The meeting Tuesday comes as operations in Afghanistan are at a pivotal point. A spring offensive in the Taliban stronghold of Marjah produced mixed results, and a campaign in Kandahar has been delayed till the fall.

Not all of Mr. Obama’s 30,000 additional troops have been deployed, but public opinion on the war is souring even as newly installed Gen. David H. Petraeus has taken the helm.

The two leaders - who met in Canada at the Group of Eight summit last month - are sure to discuss a timetable for a troop withdrawal from the war-ravaged nation. Mr. Obama has said U.S. troops will begin pulling out next summer; Mr. Cameron's government has said it would like to see most of Britain’s forces leave by 2014.

While the global economy and the Middle East will also occupy the two leaders, “I would say Afghanistan is probably first and foremost,” spokesman Robert Gibbs told reporters Monday.

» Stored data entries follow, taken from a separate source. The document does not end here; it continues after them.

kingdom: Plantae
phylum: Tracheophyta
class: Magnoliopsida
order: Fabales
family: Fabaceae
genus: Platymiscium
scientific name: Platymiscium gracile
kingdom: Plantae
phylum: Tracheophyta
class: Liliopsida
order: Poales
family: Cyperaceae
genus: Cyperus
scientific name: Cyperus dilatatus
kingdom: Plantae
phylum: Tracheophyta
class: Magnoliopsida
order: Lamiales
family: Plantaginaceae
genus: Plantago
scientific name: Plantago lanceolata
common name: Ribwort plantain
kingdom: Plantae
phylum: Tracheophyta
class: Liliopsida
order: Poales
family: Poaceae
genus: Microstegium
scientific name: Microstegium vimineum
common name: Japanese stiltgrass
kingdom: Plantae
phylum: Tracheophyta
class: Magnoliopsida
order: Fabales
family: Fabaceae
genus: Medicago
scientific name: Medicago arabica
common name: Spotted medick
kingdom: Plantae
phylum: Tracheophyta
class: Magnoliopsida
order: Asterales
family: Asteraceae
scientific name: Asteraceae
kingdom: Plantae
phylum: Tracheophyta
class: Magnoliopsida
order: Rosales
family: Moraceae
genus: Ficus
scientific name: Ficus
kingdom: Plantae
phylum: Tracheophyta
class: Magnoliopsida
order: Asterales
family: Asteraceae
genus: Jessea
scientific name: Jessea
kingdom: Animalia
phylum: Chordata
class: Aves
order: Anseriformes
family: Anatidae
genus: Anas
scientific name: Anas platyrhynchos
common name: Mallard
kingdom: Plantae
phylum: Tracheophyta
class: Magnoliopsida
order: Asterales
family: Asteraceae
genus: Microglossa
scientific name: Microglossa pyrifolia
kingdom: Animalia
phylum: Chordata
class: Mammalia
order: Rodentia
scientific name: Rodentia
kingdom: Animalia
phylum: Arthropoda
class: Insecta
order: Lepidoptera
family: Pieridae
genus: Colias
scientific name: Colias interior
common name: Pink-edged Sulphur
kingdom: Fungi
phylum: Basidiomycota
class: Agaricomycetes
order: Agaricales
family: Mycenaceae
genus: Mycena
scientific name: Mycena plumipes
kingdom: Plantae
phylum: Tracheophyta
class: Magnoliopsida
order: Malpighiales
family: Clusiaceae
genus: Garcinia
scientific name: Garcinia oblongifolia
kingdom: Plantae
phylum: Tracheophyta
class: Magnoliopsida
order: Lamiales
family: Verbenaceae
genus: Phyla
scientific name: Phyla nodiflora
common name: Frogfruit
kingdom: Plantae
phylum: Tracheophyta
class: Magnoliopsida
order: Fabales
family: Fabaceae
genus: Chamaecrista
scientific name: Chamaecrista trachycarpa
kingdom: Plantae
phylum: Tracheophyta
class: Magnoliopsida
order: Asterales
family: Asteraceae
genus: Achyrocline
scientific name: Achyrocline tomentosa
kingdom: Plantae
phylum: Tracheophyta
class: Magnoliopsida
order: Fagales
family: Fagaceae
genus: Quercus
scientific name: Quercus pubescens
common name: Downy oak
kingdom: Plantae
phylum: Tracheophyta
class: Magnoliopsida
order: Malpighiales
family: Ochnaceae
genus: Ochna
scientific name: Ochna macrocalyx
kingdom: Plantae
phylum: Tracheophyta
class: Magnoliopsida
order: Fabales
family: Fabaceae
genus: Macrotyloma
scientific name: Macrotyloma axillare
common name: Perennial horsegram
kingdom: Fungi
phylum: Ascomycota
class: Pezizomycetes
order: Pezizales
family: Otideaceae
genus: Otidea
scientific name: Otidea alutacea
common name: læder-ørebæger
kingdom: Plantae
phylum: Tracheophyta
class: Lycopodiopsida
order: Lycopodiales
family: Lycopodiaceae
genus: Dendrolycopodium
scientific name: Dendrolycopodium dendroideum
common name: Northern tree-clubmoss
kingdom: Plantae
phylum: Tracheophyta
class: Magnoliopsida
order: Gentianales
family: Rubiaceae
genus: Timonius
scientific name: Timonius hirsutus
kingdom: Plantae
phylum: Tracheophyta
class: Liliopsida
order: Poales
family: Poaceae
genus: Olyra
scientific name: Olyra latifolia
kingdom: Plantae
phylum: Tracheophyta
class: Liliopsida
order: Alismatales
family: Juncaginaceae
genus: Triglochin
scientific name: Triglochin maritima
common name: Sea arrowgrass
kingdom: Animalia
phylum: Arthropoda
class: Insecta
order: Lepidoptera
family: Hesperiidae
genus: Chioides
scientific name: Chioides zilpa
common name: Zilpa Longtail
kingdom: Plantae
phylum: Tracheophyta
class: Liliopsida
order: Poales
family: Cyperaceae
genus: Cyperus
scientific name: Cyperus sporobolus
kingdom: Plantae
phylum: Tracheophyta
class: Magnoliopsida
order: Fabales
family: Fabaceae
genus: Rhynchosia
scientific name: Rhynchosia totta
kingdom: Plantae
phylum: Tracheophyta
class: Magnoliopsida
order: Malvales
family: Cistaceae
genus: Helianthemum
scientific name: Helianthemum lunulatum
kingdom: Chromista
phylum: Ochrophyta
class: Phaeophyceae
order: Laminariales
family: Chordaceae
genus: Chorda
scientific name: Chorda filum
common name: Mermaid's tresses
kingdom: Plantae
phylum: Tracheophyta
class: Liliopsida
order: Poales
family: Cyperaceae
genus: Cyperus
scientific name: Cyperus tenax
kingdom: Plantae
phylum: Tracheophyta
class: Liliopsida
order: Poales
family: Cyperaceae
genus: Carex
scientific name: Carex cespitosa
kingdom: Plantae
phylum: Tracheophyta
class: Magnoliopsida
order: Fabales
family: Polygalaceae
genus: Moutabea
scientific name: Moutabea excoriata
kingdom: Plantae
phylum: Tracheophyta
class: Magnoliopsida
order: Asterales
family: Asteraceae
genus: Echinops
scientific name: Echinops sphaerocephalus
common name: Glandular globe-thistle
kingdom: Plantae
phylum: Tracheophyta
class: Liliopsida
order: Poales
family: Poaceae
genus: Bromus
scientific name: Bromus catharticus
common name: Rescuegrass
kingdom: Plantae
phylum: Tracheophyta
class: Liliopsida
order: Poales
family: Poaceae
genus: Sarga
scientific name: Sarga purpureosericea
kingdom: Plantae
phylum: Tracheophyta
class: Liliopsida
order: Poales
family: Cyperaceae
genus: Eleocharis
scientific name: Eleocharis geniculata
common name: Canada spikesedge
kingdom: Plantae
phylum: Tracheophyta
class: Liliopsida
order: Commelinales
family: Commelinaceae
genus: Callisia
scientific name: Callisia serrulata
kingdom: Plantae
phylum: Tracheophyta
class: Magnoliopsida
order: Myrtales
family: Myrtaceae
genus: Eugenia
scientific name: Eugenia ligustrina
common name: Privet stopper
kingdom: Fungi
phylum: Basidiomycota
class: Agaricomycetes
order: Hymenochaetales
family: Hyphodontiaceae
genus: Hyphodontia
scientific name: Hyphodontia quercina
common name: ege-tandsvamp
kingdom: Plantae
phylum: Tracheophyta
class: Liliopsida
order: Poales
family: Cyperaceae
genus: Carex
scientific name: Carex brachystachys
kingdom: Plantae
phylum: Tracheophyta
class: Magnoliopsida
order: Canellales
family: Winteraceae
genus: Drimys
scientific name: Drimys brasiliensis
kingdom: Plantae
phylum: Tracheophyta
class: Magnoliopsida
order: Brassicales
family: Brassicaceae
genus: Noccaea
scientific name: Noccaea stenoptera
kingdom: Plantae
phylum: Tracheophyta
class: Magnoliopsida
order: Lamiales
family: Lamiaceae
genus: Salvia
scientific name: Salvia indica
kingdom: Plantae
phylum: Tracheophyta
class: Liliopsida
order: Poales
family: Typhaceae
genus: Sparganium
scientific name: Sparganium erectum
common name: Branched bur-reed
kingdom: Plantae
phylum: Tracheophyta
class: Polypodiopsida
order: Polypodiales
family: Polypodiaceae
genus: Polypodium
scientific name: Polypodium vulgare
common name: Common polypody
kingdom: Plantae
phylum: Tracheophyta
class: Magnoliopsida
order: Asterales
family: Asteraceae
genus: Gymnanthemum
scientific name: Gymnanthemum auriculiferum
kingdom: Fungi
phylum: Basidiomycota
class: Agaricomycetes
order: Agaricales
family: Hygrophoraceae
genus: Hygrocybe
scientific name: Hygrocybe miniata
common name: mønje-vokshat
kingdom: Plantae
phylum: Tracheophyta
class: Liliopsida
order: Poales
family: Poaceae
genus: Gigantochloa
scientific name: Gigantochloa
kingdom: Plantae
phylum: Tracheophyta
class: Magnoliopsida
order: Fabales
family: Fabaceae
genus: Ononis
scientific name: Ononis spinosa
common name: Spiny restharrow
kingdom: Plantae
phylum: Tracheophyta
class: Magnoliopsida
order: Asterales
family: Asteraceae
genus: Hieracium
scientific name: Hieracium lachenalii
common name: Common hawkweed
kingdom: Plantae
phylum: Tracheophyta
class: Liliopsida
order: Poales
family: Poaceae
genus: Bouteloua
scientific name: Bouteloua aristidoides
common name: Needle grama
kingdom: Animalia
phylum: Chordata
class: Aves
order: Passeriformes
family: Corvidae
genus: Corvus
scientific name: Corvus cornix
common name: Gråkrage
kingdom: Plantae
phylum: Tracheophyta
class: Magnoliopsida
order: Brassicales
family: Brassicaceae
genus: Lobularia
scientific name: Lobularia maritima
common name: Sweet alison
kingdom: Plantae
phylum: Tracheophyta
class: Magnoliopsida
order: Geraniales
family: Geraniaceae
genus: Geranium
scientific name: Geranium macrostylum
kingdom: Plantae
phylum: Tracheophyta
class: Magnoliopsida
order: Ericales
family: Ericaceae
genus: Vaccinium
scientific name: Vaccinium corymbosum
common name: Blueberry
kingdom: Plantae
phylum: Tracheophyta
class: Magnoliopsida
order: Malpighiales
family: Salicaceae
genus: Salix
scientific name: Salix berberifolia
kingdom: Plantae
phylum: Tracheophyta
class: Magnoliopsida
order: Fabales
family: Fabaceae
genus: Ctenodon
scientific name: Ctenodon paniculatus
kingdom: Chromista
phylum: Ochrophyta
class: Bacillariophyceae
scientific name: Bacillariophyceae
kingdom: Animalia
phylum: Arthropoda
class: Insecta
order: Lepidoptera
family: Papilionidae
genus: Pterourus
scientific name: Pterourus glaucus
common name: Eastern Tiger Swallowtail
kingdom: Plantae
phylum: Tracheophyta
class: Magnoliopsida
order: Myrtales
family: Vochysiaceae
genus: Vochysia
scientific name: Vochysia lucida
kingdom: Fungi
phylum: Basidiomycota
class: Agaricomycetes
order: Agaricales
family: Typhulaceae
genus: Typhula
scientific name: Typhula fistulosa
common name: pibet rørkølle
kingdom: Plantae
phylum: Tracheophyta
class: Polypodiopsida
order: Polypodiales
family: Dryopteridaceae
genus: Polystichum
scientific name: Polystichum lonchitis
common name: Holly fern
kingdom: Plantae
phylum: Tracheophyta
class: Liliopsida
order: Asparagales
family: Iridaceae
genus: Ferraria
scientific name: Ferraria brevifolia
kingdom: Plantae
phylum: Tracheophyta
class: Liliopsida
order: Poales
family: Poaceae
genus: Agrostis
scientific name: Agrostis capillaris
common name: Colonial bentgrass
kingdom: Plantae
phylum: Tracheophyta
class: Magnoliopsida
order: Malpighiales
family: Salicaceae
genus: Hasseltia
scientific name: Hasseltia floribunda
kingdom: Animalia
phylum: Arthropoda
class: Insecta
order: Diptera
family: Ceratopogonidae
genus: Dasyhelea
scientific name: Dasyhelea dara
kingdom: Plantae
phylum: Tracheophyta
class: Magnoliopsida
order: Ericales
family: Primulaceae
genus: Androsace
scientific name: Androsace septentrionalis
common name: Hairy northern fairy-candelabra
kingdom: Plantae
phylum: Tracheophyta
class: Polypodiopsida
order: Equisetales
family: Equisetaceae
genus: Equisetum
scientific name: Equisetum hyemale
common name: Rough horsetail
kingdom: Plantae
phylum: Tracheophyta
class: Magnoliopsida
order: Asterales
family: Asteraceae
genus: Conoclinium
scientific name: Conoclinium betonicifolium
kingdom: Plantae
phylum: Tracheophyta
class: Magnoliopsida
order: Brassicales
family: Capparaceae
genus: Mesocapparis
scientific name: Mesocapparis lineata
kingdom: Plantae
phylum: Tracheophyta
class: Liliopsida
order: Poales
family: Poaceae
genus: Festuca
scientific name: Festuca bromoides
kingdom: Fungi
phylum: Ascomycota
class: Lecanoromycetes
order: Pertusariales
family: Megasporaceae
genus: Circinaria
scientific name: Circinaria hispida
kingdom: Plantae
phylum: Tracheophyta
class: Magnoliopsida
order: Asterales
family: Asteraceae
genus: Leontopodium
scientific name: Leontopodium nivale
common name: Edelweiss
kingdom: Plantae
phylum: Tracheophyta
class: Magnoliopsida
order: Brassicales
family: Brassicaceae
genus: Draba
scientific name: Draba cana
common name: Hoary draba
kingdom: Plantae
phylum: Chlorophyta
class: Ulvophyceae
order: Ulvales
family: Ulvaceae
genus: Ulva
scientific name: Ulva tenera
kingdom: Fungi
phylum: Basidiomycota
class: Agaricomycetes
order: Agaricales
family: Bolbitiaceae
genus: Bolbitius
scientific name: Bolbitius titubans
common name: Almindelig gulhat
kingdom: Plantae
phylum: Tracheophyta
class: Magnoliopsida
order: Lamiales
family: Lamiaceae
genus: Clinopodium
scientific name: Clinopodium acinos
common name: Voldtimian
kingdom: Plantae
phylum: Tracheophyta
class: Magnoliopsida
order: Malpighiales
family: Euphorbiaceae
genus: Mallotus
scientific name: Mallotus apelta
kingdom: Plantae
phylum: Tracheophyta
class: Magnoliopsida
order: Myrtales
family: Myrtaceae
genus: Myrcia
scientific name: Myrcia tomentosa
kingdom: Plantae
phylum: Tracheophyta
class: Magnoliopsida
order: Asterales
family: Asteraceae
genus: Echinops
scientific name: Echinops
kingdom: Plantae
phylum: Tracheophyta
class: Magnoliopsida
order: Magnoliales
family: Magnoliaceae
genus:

Next to the U.S., which as of July had supplied about 78,000 of the total 120,000 troops in Afghanistan, Britain is the largest source of manpower, providing 9,500 troops to the NATO-led international effort. Under Mr. Cameron’s Labor Party predecessor, Tony Blair, Britain also was the second-largest contributor to the U.S.-led campaign in Iraq.

But a spate of thorny topics certainly will be on the table, beginning with the decision by Scottish authorities last year to release Libyan terrorist Abdel Baset al-Megrahi from jail out of “compassion” after he was diagnosed with cancer while serving time in for bombing a Pan Am flight in 1988, killing 270 people - mostly Americans.

Mr. Cameron this week reiterated his previous condemnations of the decision, telling the BBC it was “completely and utterly wrong.”

However, some U.S. lawmakers are demanding more than criticism and have called for Attorney General Eric H. Holder Jr. to investigate the circumstances surrounding the decision. In particular, four senators have asked whether oil giant BP pushed the government to release al-Megrahi in hopes of securing access to Libyan oil fields.

“The families of the victims have the right to know if his release was part of an oil deal,” Sen. Charles E. Schumer, New York Democrat, said Monday. “The circumstantial evidence out there is too much to ignore; it’s time the Department of Justice took a hard look at these allegations and get to the bottom of it.”

Mr. Schumer and three other Democratic senators from New York and New Jersey requested a meeting with Mr. Cameron to discuss the subject, though a Cameron spokesman has said his schedule is full. Britain has denied any connection between the bomber’s release and BP’s admitted efforts to persuade the government to sign a prisoner-transfer agreement with Libya.

BP could provide a source of tension in the Oval Office Tuesday on another front. The embattled firm, which is headquartered in London, is responsible for the worst environmental disaster in U.S. history and continues to grapple with the extensive damage and economic fallout of the oil spill in the Gulf of Mexico.

Some in Britain have bristled at Washington’s aggressive rhetoric toward BP in the wake of the oil spill, noting that many ordinary Britons have pensions tied to the value of the stock price of the energy giant, a pillar of the British commercial establishment.

Mr. Cameron has been measured in his public comments on the situation, prompting some critics to accuse him of not doing enough to stand up for the company. He has insisted repeatedly that BP must remain financially stable even as it works through the damages caused by its spill.

The two men also will turn their attention toward the global economy as European nations continue a debate over how to balance efforts aimed at stimulating the economy with rising public deficits. Mr. Cameron's government has called for drastic spending cuts, while the Obama administration and Democrats in Congress have argued that government belt-tightening right now could hamper financial recovery.